By Michael Sol Warren
BU News Service
Tomorrow is the Boston Municipal Election. Polls are open from 7am to 7pm. If you’re registered in Boston, you should go vote. Here are some numbers for you to think about.
The 2010 U.S. Census listed the population of Boston at 617,594 people.
According to the Boston Election Department, 372,889 of those people are registered to vote in tomorrow’s election.
Also, from the Boston Election Department, just 7.07 percent of 78,533 eligible voters cast a ballot in the Sept. 8 preliminary.*
Tomorrow’s election has four district seats and the at-large seats being contested. Strong story lines abound. Can challenger Andrea Joy Campbell take the District 4 seat away from Charles Yancey, Boston’s longest serving city councilor? Will teacher and small-business owner Annissa Eassaibi-George win an at-large seat after finishing fifth in 2013? Will the often-criticized Stephen Murphy be able to hold onto his at-large seat? Councilor Tim McCarthy has a rematch with challenger Jean-Claude Sanon in District 5, how will that turnout?
There’s a lot going on in this election, but for whatever reason no one is talking about it. It’s not for a lack of coverage — the collective media machine in Boston has churned out story after story during campaign season. It is not difficult at all for a curious person to learn about the candidates and what’s at stake.
This is bad.

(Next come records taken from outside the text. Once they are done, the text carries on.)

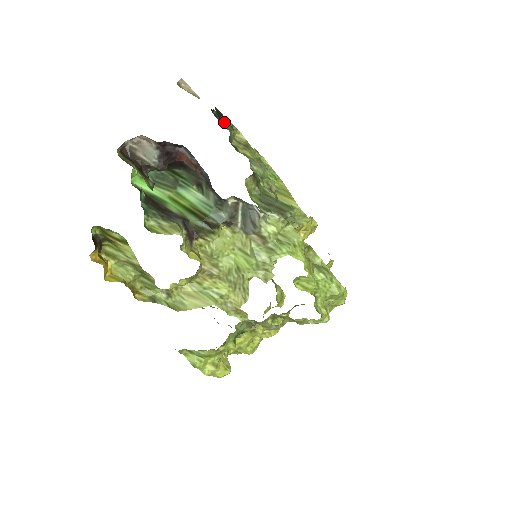
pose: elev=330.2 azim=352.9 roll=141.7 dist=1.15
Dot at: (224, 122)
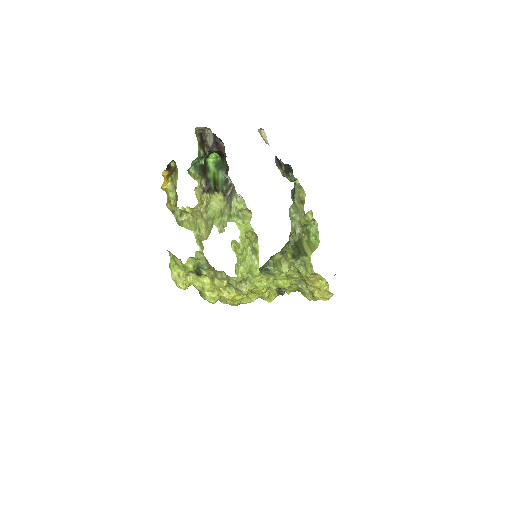
Dot at: (290, 175)
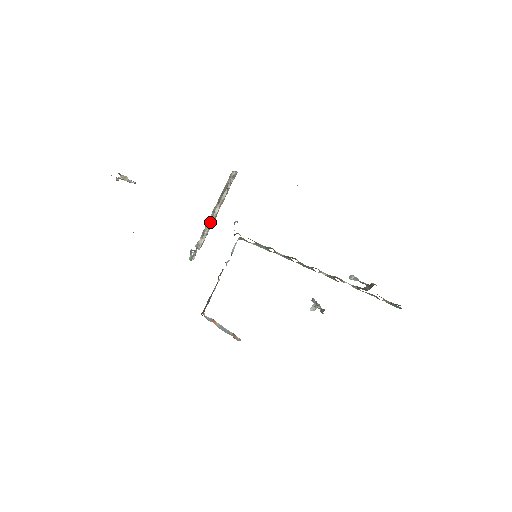
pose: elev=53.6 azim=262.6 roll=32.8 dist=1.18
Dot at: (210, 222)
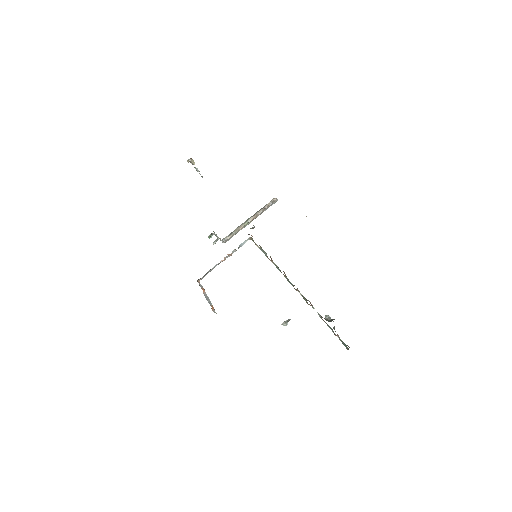
Dot at: (241, 226)
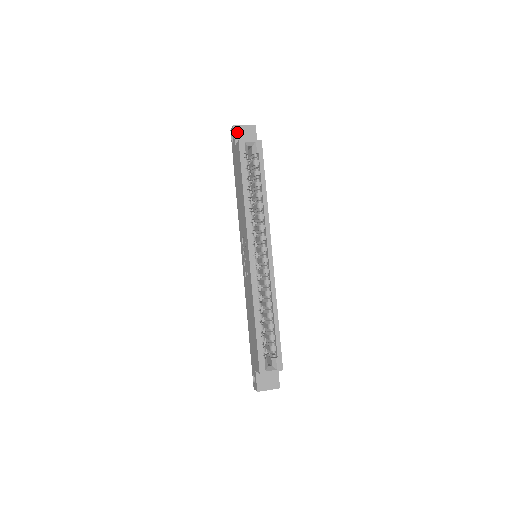
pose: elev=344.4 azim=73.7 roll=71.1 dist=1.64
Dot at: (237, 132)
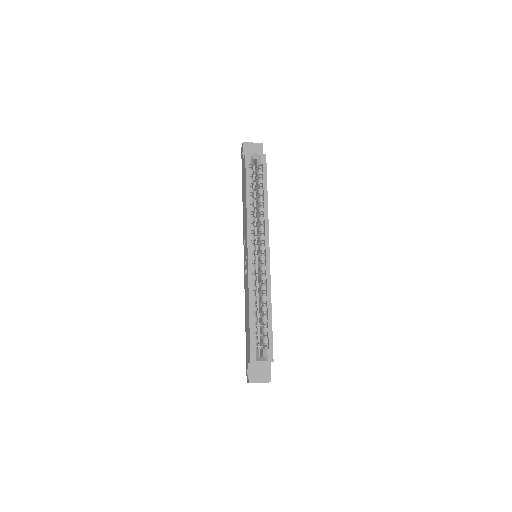
Dot at: (246, 148)
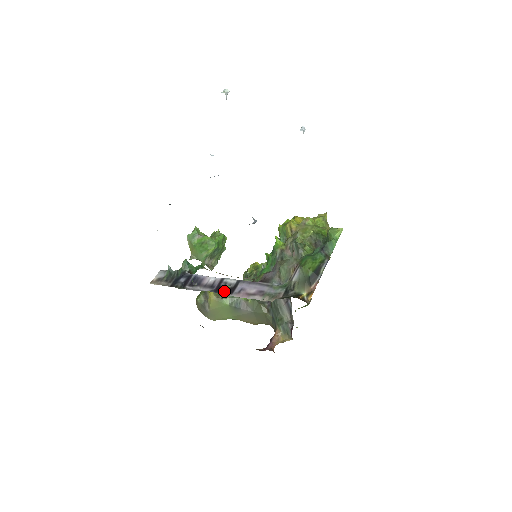
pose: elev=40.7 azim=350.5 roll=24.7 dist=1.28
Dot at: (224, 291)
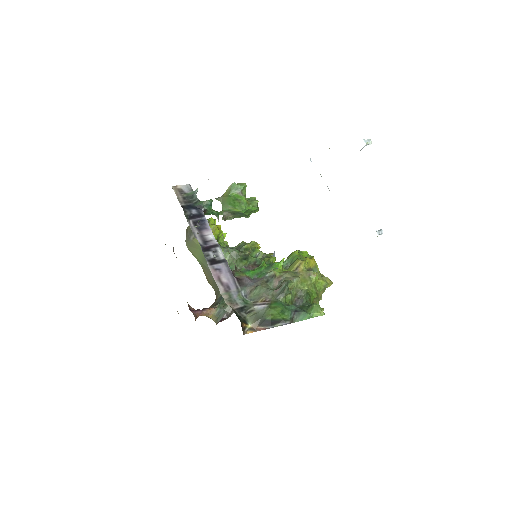
Dot at: (208, 256)
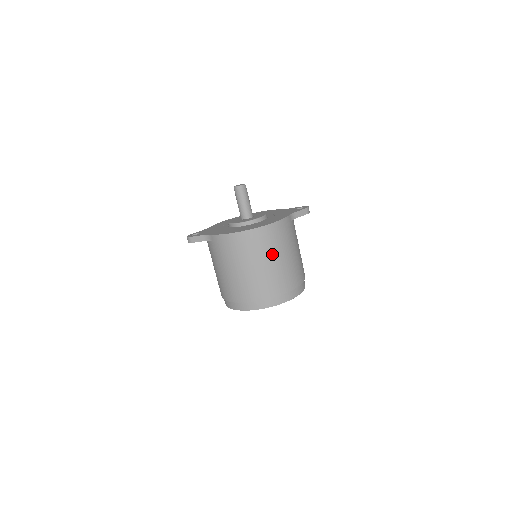
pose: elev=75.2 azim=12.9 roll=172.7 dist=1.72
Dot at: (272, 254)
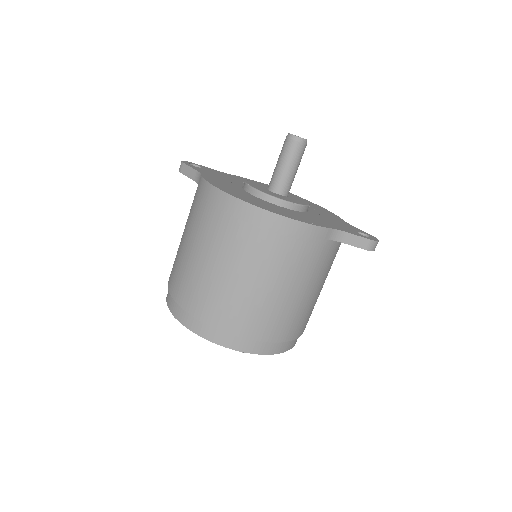
Dot at: (254, 264)
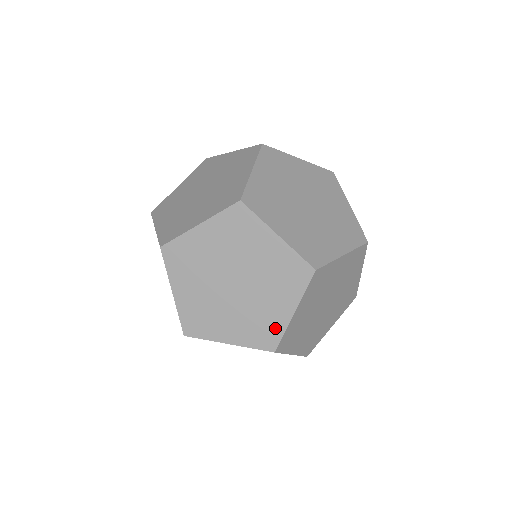
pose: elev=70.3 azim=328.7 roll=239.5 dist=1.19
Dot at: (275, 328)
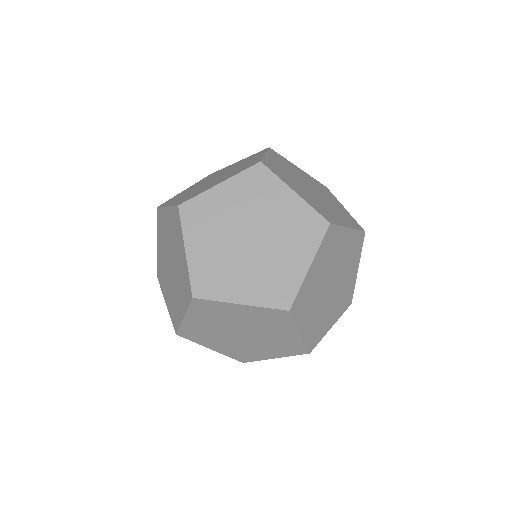
Dot at: (254, 357)
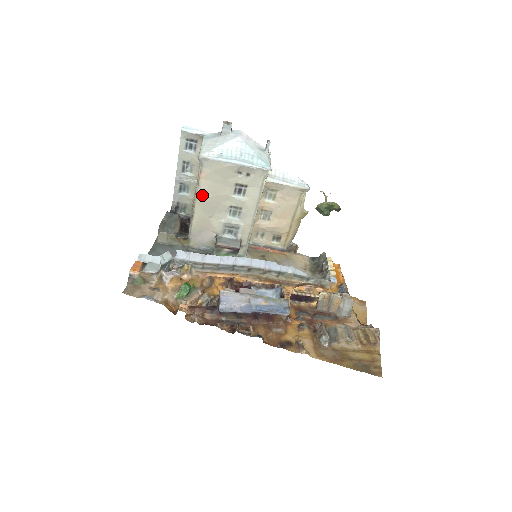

The less people that head to the polls, the less likely it is that election results reflect the wishes of the general public. We all know that larger sample sizes yield more truthful reflections of reality; this concept absolutely applies to our elections.
I’m not going to speculate on why there is a lack of public interest, but I will say that it’s a problem. Election participation at all levels (national, state and local) has been relatively low in the years since Senator John McCain and President Obama successfully herded the masses to the polls in 2008.

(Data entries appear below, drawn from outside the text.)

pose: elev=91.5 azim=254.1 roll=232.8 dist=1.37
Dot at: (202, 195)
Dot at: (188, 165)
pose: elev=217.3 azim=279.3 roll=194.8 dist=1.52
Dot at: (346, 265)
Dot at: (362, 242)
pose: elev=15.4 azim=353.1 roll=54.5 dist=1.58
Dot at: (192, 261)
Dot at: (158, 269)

The point of our democratic society is to operate in a way that reflects the desires of the population. We all know, and we’re all constantly reminded, that voting is a civic duty. This is a very important point but I won’t dwell on it. I’d rather remind you that you very likely have a familial obligation to vote.
At some point in your family tree, somebody worked to ensure that future generations (you, we, us) would be able to express our voice and influence government. Maybe you had ancestors that fought in the American Revolution because they recognized that taxation without representation was wrong. Maybe somebody in your family marched for women’s suffrage because they realized our nation is made up of more than just men. Maybe your grandparents participated in the civil rights movement because they looked around and saw that not every person in our country is white and our political system should reflect that diversity.
Just as importantly, don’t forget that the majority of us come from immigrant families. At some point in time, someone decided to pack up and leave a familiar homeland to seek out a better life in America. Some families made that trip centuries ago; some just got here. The when doesn’t matter. What matters is that somebody made that trip so that their family could live in a place where their voices mattered.
I don’t know why so many people choose to not care about elections. But I do know that the apathy is a waste. And I do know that we all have an ancestor that wants us to use the voice they worked so hard to give us.
*The Sept. 8 preliminary was only held for District 4 and District 7 because the other races did not have enough candidates to contest a preliminary vote.